Segment Open

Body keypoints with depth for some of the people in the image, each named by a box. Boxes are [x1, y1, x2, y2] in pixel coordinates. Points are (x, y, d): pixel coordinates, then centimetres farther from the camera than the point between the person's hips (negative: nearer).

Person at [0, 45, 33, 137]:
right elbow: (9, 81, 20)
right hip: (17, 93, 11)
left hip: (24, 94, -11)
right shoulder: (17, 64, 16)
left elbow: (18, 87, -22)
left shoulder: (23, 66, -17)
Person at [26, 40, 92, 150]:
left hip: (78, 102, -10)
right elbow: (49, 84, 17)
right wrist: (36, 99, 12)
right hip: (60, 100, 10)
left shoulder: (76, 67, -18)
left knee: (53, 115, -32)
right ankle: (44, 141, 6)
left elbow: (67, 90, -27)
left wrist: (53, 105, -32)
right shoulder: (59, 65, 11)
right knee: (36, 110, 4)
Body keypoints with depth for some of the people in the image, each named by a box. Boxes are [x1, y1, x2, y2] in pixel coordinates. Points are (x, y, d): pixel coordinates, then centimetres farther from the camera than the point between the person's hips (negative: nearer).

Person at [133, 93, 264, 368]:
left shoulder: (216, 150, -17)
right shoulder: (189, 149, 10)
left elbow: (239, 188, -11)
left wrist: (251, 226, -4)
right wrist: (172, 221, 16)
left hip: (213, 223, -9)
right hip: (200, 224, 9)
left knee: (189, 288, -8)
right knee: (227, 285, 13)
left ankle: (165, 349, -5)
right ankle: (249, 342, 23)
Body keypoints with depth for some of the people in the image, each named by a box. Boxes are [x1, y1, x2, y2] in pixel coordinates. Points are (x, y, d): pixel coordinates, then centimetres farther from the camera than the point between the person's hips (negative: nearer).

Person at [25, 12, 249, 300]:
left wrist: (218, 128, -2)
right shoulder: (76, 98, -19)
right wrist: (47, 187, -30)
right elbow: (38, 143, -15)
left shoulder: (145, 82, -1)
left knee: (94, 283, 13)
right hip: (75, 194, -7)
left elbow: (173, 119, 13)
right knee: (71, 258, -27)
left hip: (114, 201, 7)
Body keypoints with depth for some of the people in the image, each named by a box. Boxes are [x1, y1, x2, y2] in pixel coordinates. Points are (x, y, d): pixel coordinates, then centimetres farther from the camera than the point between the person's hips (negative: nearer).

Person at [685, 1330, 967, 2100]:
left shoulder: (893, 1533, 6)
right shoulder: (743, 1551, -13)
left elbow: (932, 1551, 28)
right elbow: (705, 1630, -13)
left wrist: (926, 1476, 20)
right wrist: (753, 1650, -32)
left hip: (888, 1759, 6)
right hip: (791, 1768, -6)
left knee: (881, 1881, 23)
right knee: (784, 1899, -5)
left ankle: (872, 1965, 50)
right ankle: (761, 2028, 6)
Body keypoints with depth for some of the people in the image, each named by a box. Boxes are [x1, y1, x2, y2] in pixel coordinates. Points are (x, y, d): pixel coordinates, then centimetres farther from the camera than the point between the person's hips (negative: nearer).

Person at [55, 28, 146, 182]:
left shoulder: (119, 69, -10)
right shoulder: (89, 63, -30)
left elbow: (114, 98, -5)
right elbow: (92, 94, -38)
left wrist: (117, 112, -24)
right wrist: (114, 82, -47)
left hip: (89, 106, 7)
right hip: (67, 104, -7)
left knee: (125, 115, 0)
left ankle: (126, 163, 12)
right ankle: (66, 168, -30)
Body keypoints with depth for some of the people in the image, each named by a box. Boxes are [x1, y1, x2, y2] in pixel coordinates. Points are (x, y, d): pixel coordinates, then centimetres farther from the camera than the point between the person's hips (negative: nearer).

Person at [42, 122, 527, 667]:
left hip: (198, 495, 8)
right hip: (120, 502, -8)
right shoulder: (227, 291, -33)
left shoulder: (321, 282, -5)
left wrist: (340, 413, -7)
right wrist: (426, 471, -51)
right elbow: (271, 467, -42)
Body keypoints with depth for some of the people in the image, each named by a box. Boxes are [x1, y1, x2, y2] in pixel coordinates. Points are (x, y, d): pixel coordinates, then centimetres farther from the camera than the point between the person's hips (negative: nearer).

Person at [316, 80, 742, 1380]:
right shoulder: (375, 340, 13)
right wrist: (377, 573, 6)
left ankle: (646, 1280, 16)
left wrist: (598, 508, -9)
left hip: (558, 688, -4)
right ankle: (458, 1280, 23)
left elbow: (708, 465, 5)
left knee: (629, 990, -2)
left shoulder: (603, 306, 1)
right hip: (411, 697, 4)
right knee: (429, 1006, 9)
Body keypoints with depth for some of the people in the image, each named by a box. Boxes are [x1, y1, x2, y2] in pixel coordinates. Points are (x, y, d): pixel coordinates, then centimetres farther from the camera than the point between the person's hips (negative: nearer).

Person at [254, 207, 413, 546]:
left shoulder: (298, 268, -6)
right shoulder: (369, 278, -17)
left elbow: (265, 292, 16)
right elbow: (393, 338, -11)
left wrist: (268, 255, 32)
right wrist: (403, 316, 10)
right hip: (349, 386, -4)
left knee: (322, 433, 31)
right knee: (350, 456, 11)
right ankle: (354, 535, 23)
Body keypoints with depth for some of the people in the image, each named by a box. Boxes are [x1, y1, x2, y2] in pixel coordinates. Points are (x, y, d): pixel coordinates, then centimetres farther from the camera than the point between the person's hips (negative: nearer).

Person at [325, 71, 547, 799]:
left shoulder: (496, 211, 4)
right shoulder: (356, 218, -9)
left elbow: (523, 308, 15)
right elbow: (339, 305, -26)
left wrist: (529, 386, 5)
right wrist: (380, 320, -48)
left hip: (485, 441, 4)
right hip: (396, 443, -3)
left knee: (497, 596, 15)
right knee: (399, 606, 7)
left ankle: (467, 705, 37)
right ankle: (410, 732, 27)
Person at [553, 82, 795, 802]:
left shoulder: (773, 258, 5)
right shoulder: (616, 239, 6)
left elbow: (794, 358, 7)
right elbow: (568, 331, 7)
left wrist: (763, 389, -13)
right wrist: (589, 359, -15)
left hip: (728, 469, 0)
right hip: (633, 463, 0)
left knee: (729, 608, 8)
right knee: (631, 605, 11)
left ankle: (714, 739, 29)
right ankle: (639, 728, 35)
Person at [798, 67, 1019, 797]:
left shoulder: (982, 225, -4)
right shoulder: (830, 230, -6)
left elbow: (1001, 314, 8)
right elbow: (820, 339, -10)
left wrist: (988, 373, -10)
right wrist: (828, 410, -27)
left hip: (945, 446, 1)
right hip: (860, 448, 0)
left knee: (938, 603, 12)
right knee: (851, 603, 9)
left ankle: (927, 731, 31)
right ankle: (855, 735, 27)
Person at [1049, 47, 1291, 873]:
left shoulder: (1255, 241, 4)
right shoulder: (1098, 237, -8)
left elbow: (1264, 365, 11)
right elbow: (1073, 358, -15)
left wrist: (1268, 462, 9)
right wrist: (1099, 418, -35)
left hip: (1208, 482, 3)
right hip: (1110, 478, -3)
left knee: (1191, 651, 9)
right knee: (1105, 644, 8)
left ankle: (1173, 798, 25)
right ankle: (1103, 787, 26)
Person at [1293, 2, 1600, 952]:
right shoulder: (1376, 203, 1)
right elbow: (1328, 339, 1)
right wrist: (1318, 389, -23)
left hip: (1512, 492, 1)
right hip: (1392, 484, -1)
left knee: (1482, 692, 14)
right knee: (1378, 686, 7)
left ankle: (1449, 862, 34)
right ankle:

Segment Closed

### DIRECTIONS:
All the lines above should appear again in the answer, exactly as written.

### EXPECTED ANSWER:
Body keypoints with depth for some of the people in the image, each named by a box. Boxes are [x1, y1, x2, y2] in pixel coordinates. Points are (x, y, d): pixel coordinates, then centimetres farther from the camera than the point between the person's hips (negative: nearer).

Person at [0, 45, 33, 137]:
right elbow: (9, 81, 20)
right hip: (17, 93, 11)
left hip: (24, 94, -11)
right shoulder: (17, 64, 16)
left elbow: (18, 87, -22)
left shoulder: (23, 66, -17)
Person at [26, 40, 92, 150]:
left hip: (78, 102, -10)
right elbow: (49, 84, 17)
right wrist: (36, 99, 12)
right hip: (60, 100, 10)
left shoulder: (76, 67, -18)
left knee: (53, 115, -32)
right ankle: (44, 141, 6)
left elbow: (67, 90, -27)
left wrist: (53, 105, -32)
right shoulder: (59, 65, 11)
right knee: (36, 110, 4)
Body keypoints with depth for some of the people in the image, each named by a box. Boxes are [x1, y1, x2, y2] in pixel coordinates. Points are (x, y, d): pixel coordinates, then centimetres farther from the camera than the point between the person's hips (negative: nearer).

Person at [133, 93, 264, 368]:
left shoulder: (216, 150, -17)
right shoulder: (189, 149, 10)
left elbow: (239, 188, -11)
left wrist: (251, 226, -4)
right wrist: (172, 221, 16)
left hip: (213, 223, -9)
right hip: (200, 224, 9)
left knee: (189, 288, -8)
right knee: (227, 285, 13)
left ankle: (165, 349, -5)
right ankle: (249, 342, 23)
Body keypoints with depth for some of the people in the image, each named by a box. Boxes are [x1, y1, x2, y2] in pixel coordinates. Points are (x, y, d): pixel coordinates, then centimetres farther from the camera than the point between the person's hips (negative: nearer).

Person at [25, 12, 249, 300]:
left wrist: (218, 128, -2)
right shoulder: (76, 98, -19)
right wrist: (47, 187, -30)
right elbow: (38, 143, -15)
left shoulder: (145, 82, -1)
left knee: (94, 283, 13)
right hip: (75, 194, -7)
left elbow: (173, 119, 13)
right knee: (71, 258, -27)
left hip: (114, 201, 7)
Body keypoints with depth for some of the people in the image, each named by a box. Boxes are [x1, y1, x2, y2] in pixel coordinates. Points are (x, y, d): pixel coordinates, then centimetres farther from the camera than the point between the person's hips (negative: nearer).

Person at [685, 1330, 967, 2100]:
left shoulder: (893, 1533, 6)
right shoulder: (743, 1551, -13)
left elbow: (932, 1551, 28)
right elbow: (705, 1630, -13)
left wrist: (926, 1476, 20)
right wrist: (753, 1650, -32)
left hip: (888, 1759, 6)
right hip: (791, 1768, -6)
left knee: (881, 1881, 23)
right knee: (784, 1899, -5)
left ankle: (872, 1965, 50)
right ankle: (761, 2028, 6)
Body keypoints with depth for some of the people in the image, each named by a box. Boxes are [x1, y1, x2, y2] in pixel coordinates. Points are (x, y, d): pixel coordinates, then centimetres farther from the camera than the point between the person's hips (negative: nearer).

Person at [55, 28, 146, 182]:
left shoulder: (119, 69, -10)
right shoulder: (89, 63, -30)
left elbow: (114, 98, -5)
right elbow: (92, 94, -38)
left wrist: (117, 112, -24)
right wrist: (114, 82, -47)
left hip: (89, 106, 7)
right hip: (67, 104, -7)
left knee: (125, 115, 0)
left ankle: (126, 163, 12)
right ankle: (66, 168, -30)
Body keypoints with depth for some of the people in the image, each named by a box. Boxes are [x1, y1, x2, y2] in pixel coordinates. Points are (x, y, d): pixel coordinates, then centimetres farther from the camera than the point between the person's hips (negative: nearer).

Person at [42, 122, 527, 667]:
left hip: (198, 495, 8)
right hip: (120, 502, -8)
right shoulder: (227, 291, -33)
left shoulder: (321, 282, -5)
left wrist: (340, 413, -7)
right wrist: (426, 471, -51)
right elbow: (271, 467, -42)
Body keypoints with depth for some of the people in the image, each named by a box. Boxes are [x1, y1, x2, y2] in pixel coordinates. Points are (x, y, d): pixel coordinates, then centimetres farther from the camera than the point between the person's hips (negative: nearer).

Person at [316, 80, 742, 1380]:
right shoulder: (375, 340, 13)
right wrist: (377, 573, 6)
left ankle: (646, 1280, 16)
left wrist: (598, 508, -9)
left hip: (558, 688, -4)
right ankle: (458, 1280, 23)
left elbow: (708, 465, 5)
left knee: (629, 990, -2)
left shoulder: (603, 306, 1)
right hip: (411, 697, 4)
right knee: (429, 1006, 9)
Body keypoints with depth for some of the people in the image, each named by a box. Boxes are [x1, y1, x2, y2] in pixel coordinates. Points are (x, y, d): pixel coordinates, then centimetres farther from the camera than the point between the person's hips (negative: nearer).

Person at [254, 207, 413, 546]:
left shoulder: (298, 268, -6)
right shoulder: (369, 278, -17)
left elbow: (265, 292, 16)
right elbow: (393, 338, -11)
left wrist: (268, 255, 32)
right wrist: (403, 316, 10)
right hip: (349, 386, -4)
left knee: (322, 433, 31)
right knee: (350, 456, 11)
right ankle: (354, 535, 23)
Body keypoints with depth for some of the people in the image, each named by a box. Boxes are [x1, y1, x2, y2] in pixel coordinates. Points are (x, y, d): pixel coordinates, then centimetres farther from the camera than the point between the person's hips (negative: nearer).

Person at [325, 71, 547, 799]:
left shoulder: (496, 211, 4)
right shoulder: (356, 218, -9)
left elbow: (523, 308, 15)
right elbow: (339, 305, -26)
left wrist: (529, 386, 5)
right wrist: (380, 320, -48)
left hip: (485, 441, 4)
right hip: (396, 443, -3)
left knee: (497, 596, 15)
right knee: (399, 606, 7)
left ankle: (467, 705, 37)
right ankle: (410, 732, 27)
Person at [553, 82, 795, 802]:
left shoulder: (773, 258, 5)
right shoulder: (616, 239, 6)
left elbow: (794, 358, 7)
right elbow: (568, 331, 7)
left wrist: (763, 389, -13)
right wrist: (589, 359, -15)
left hip: (728, 469, 0)
right hip: (633, 463, 0)
left knee: (729, 608, 8)
right knee: (631, 605, 11)
left ankle: (714, 739, 29)
right ankle: (639, 728, 35)
Person at [798, 67, 1019, 797]:
left shoulder: (982, 225, -4)
right shoulder: (830, 230, -6)
left elbow: (1001, 314, 8)
right elbow: (820, 339, -10)
left wrist: (988, 373, -10)
right wrist: (828, 410, -27)
left hip: (945, 446, 1)
right hip: (860, 448, 0)
left knee: (938, 603, 12)
right knee: (851, 603, 9)
left ankle: (927, 731, 31)
right ankle: (855, 735, 27)
Person at [1049, 47, 1291, 873]:
left shoulder: (1255, 241, 4)
right shoulder: (1098, 237, -8)
left elbow: (1264, 365, 11)
right elbow: (1073, 358, -15)
left wrist: (1268, 462, 9)
right wrist: (1099, 418, -35)
left hip: (1208, 482, 3)
right hip: (1110, 478, -3)
left knee: (1191, 651, 9)
right knee: (1105, 644, 8)
left ankle: (1173, 798, 25)
right ankle: (1103, 787, 26)
Person at [1293, 2, 1600, 952]:
right shoulder: (1376, 203, 1)
right elbow: (1328, 339, 1)
right wrist: (1318, 389, -23)
left hip: (1512, 492, 1)
right hip: (1392, 484, -1)
left knee: (1482, 692, 14)
right knee: (1378, 686, 7)
left ankle: (1449, 862, 34)
right ankle:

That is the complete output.